Todd McLellan on the bench
Josh Lavallee/NHLI via Getty Images

Todd McLellan was thanked for his years of service to the Los Angeles Kings in the traditional way, with a Hoka to the backside and a shove to the parking lot. It is the way of all things in sport, and for McLellan it is the third time—all because the Kings fell off the wagon and then rolled beneath its wheels in January.

Firing the coach is a default in hockey, maybe more than in any sport other than soccer, where the press release announcing a hiring is done on the back side of the press release announcing the firing of the same person. There have been 165 coaches employed since the turn of the century, an average of nearly seven new ones per year, and there have been 13 changes since the end of last season, courtesy of the noted busybody Pierre LeBrun, which would be a record if it wasn't about to be broken in the next few days or weeks. Once you get the smell of pink slips in your hooter, you can't resist handing out some of your own. Just ask any media company.

But in hockey, it's done more often in midseason than in any other sport because (a) more general managers believe in the different-voice-in-the-room theory, and (b) because almost half the time they have dramatically better results than their predecessors. Why this should be the case in this sport rather than, say, basketball, is probably linked to the notion that basketball coaches don't tend to get fired in midseason. The philosophy in the NBA seems to be that you eat the sandwich you've ordered, and in the WNBA it is almost law that a coach gets the full year no matter what.

It might be because in hockey, which is a game of persistence more than tactical nous, the same voice telling you to slide your face in front of a puck going 100 mph loses its effectiveness after a while, barring outside stimuli like fat contracts or championships. Montreal Canadiens Hall of Famer Steve Shutt's famous line about Scotty Bowman is applicable here—"We hated him 364 days a year, and on the 365th day we collected our Stanley Cup rings."
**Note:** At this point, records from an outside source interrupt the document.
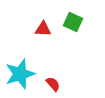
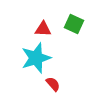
green square: moved 1 px right, 2 px down
cyan star: moved 16 px right, 16 px up
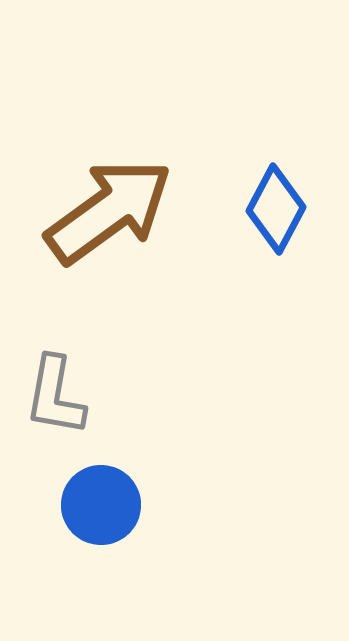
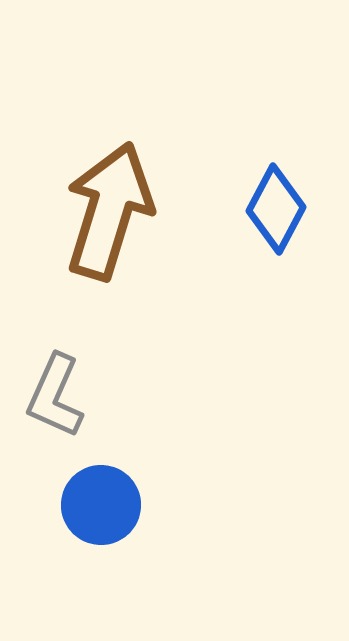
brown arrow: rotated 37 degrees counterclockwise
gray L-shape: rotated 14 degrees clockwise
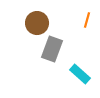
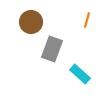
brown circle: moved 6 px left, 1 px up
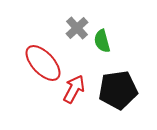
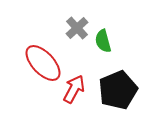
green semicircle: moved 1 px right
black pentagon: rotated 15 degrees counterclockwise
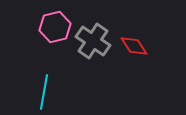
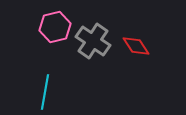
red diamond: moved 2 px right
cyan line: moved 1 px right
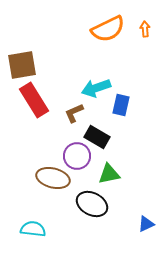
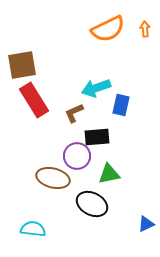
black rectangle: rotated 35 degrees counterclockwise
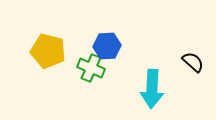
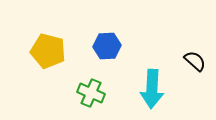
black semicircle: moved 2 px right, 1 px up
green cross: moved 25 px down
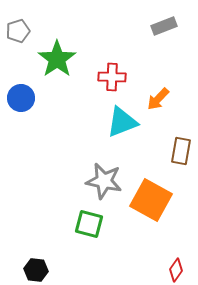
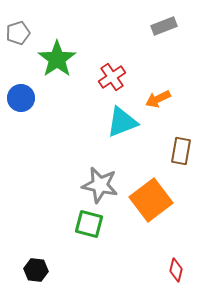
gray pentagon: moved 2 px down
red cross: rotated 36 degrees counterclockwise
orange arrow: rotated 20 degrees clockwise
gray star: moved 4 px left, 4 px down
orange square: rotated 24 degrees clockwise
red diamond: rotated 20 degrees counterclockwise
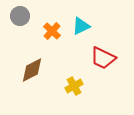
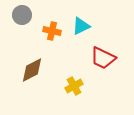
gray circle: moved 2 px right, 1 px up
orange cross: rotated 30 degrees counterclockwise
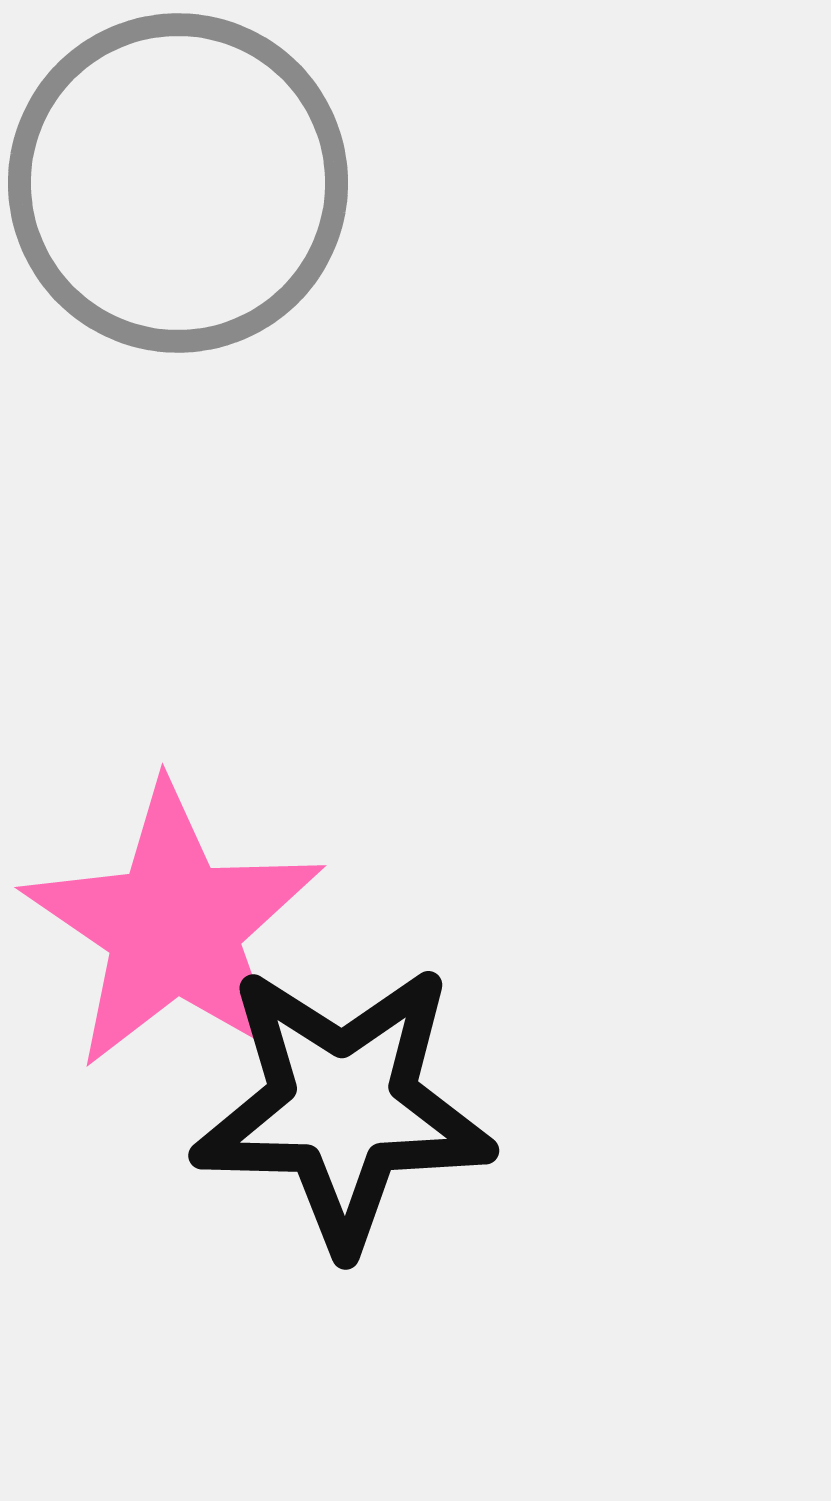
This isn't to say there aren't systems and plays, but all the systems and all the plays are predicated on players finding their asses, working them off and then reattaching them for the next shift, and that process is repeated roughly 25 times every night. You go into a corner knowing a hit is coming, or you go in front of the net knowing a puck is coming, and if you're not bracing for contact, you're trying to deliver it. If you're tired of your coach telling you to do it, you will tend to show reluctance to keep doing it.
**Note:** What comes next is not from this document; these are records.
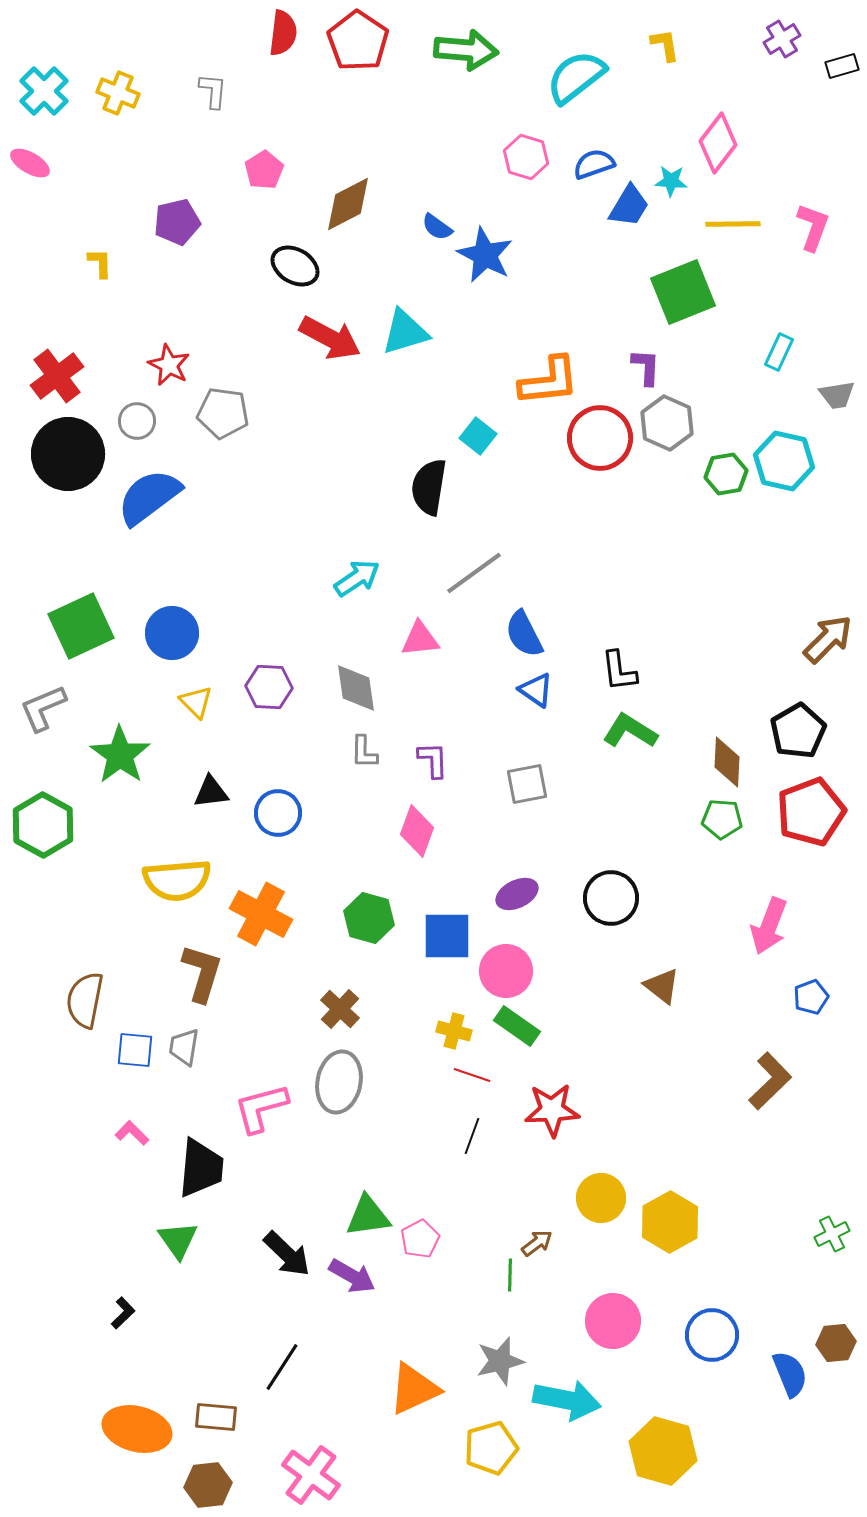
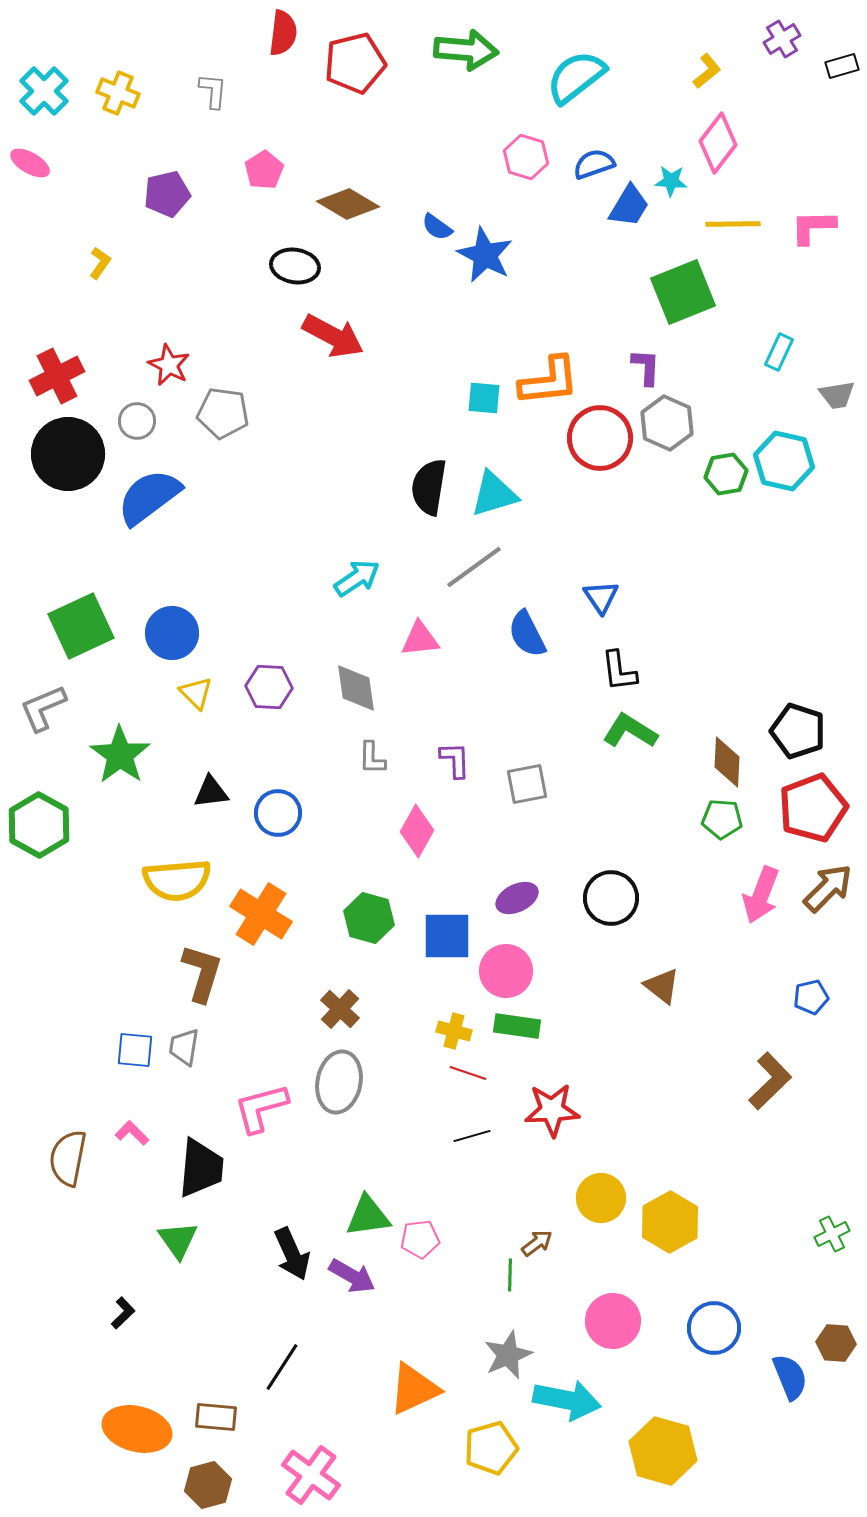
red pentagon at (358, 41): moved 3 px left, 22 px down; rotated 24 degrees clockwise
yellow L-shape at (665, 45): moved 42 px right, 26 px down; rotated 60 degrees clockwise
brown diamond at (348, 204): rotated 58 degrees clockwise
purple pentagon at (177, 222): moved 10 px left, 28 px up
pink L-shape at (813, 227): rotated 111 degrees counterclockwise
yellow L-shape at (100, 263): rotated 36 degrees clockwise
black ellipse at (295, 266): rotated 21 degrees counterclockwise
cyan triangle at (405, 332): moved 89 px right, 162 px down
red arrow at (330, 338): moved 3 px right, 2 px up
red cross at (57, 376): rotated 10 degrees clockwise
cyan square at (478, 436): moved 6 px right, 38 px up; rotated 33 degrees counterclockwise
gray line at (474, 573): moved 6 px up
blue semicircle at (524, 634): moved 3 px right
brown arrow at (828, 639): moved 249 px down
blue triangle at (536, 690): moved 65 px right, 93 px up; rotated 21 degrees clockwise
yellow triangle at (196, 702): moved 9 px up
black pentagon at (798, 731): rotated 24 degrees counterclockwise
gray L-shape at (364, 752): moved 8 px right, 6 px down
purple L-shape at (433, 760): moved 22 px right
red pentagon at (811, 812): moved 2 px right, 4 px up
green hexagon at (43, 825): moved 4 px left
pink diamond at (417, 831): rotated 9 degrees clockwise
purple ellipse at (517, 894): moved 4 px down
orange cross at (261, 914): rotated 4 degrees clockwise
pink arrow at (769, 926): moved 8 px left, 31 px up
blue pentagon at (811, 997): rotated 8 degrees clockwise
brown semicircle at (85, 1000): moved 17 px left, 158 px down
green rectangle at (517, 1026): rotated 27 degrees counterclockwise
red line at (472, 1075): moved 4 px left, 2 px up
black line at (472, 1136): rotated 54 degrees clockwise
pink pentagon at (420, 1239): rotated 21 degrees clockwise
black arrow at (287, 1254): moved 5 px right; rotated 22 degrees clockwise
blue circle at (712, 1335): moved 2 px right, 7 px up
brown hexagon at (836, 1343): rotated 9 degrees clockwise
gray star at (500, 1361): moved 8 px right, 6 px up; rotated 9 degrees counterclockwise
blue semicircle at (790, 1374): moved 3 px down
brown hexagon at (208, 1485): rotated 9 degrees counterclockwise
Whether that's what happened with Todd McLellan and the Kings is a guess better left for those who watch the Kings religiously but dispassionately. But we are relatively sure that another coach will be fired soon, and McLellan will be a candidate for that job because someone will need a different voice than the one already in the room. McLellan can do that just by walking in the building.

Plus, retreads are never out of fashion in the NHL. Nearly 70 coaches in the history of the league worked for at least three teams, including 10 currently employed. Hiring is just the prelude to firing, and the NHL is better at it because of repetition and practice. There's a lesson in that which Todd McLellan is reflecting on today over a series of I'm-drinking-alone-so-leave-me-alone cocktails.